• What you will do:
Copy out all lines of the records in which the word "alumnado" appears.

• Records for this exercise:
┄┄┄┄┄┄┄┄┄┄┄┄┄┄┄┄┄┄┄┄
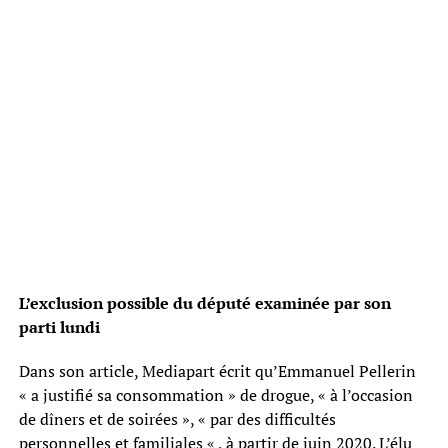
L’exclusion possible du député examinée par son
parti lundi
Dans son article, Mediapart écrit qu’Emmanuel Pellerin
« a justifié sa consommation » de drogue, « à l’occasion
de dîners et de soirées », « par des difficultés
personnelles et familiales « , à partir de juin 2020. L’élu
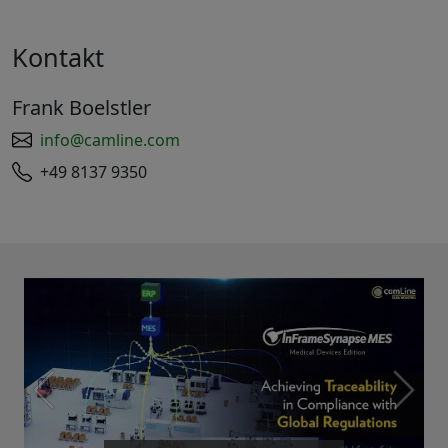
Kontakt
Frank Boelstler
info@camline.com
+49 8137 9350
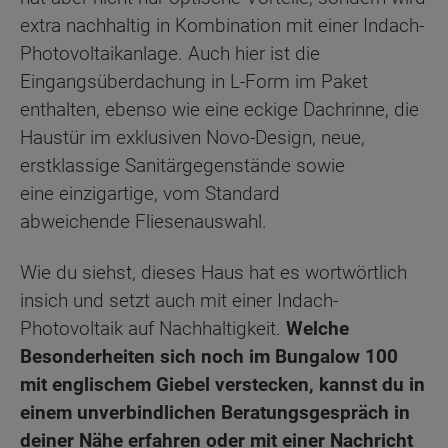
extra nachhaltig in Kombination mit einer Indach-
Photovoltaikanlage. Auch hier ist die
Eingangsüberdachung in L-Form im Paket
enthalten, ebenso wie eine eckige Dachrinne, die
Haustür im exklusiven Novo-Design, neue,
erstklassige Sanitärgegenstände sowie
eine einzigartige, vom Standard
abweichende Fliesenauswahl.
Wie du siehst, dieses Haus hat es wortwörtlich
insich und setzt auch mit einer Indach-
Photovoltaik auf Nachhaltigkeit.
Welche
Besonderheiten sich noch im Bungalow 100
mit englischem Giebel verstecken, kannst du in
einem unverbindlichen Beratungsgespräch in
deiner Nähe erfahren oder mit einer Nachricht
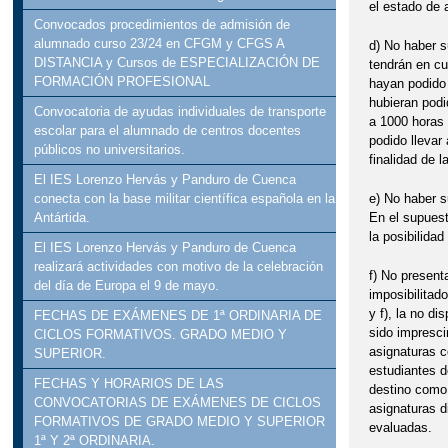
el estado de 
Convocados procedimientos de admisión de
alumnado curso 23/24 en CFGM y CFGS A
d) No haber s
DISTANCIA y Cursos de ESPECIALIZACIÓN DE
tendrán en cu
FORMACIÓN PROFESIONAL
hayan podido 
hubieran podi
Convocatoria de ayudas individuales de transporte
a 1000 horas 
escolar para el alumnado de centros docentes
podido llevar
públicos no universitarios.
finalidad de l
El IES Lorenzo Hervás y Panduro de Cuenca
e) No haber s
conecta con la base militar científica española en la
En el supuest
Antártida.
la posibilida
El IES Lorenzo Hervás y Panduro de Cuenca
realizará actividades con motivo de la celebración
f) No present
del día de Europa el 9 de mayo.
imposibilitad
y f), la no d
FECHAS DE EXÁMENES DE 1ª ORDINARIA DE
sido impresci
CICLOS FORMATIVOS. GRADO MEDIO Y
asignaturas c
SUPERIOR.
estudiantes d
FECHAS Y HORARIOS DE LAS
destino como 
CONVOCATORIAS DE EXÁMENES DE CICLOS
asignaturas d
FORMATIVOS DE GRADO MEDIO Y SUPERIOR
evaluadas.
1ª Y 2ª ORDINARIA.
┄┄┄┄┄┄┄┄┄┄┄┄┄┄┄┄┄┄┄┄
• Exercise answer:
alumnado curso 23/24 en CFGM y CFGS A
escolar para el alumnado de centros docentes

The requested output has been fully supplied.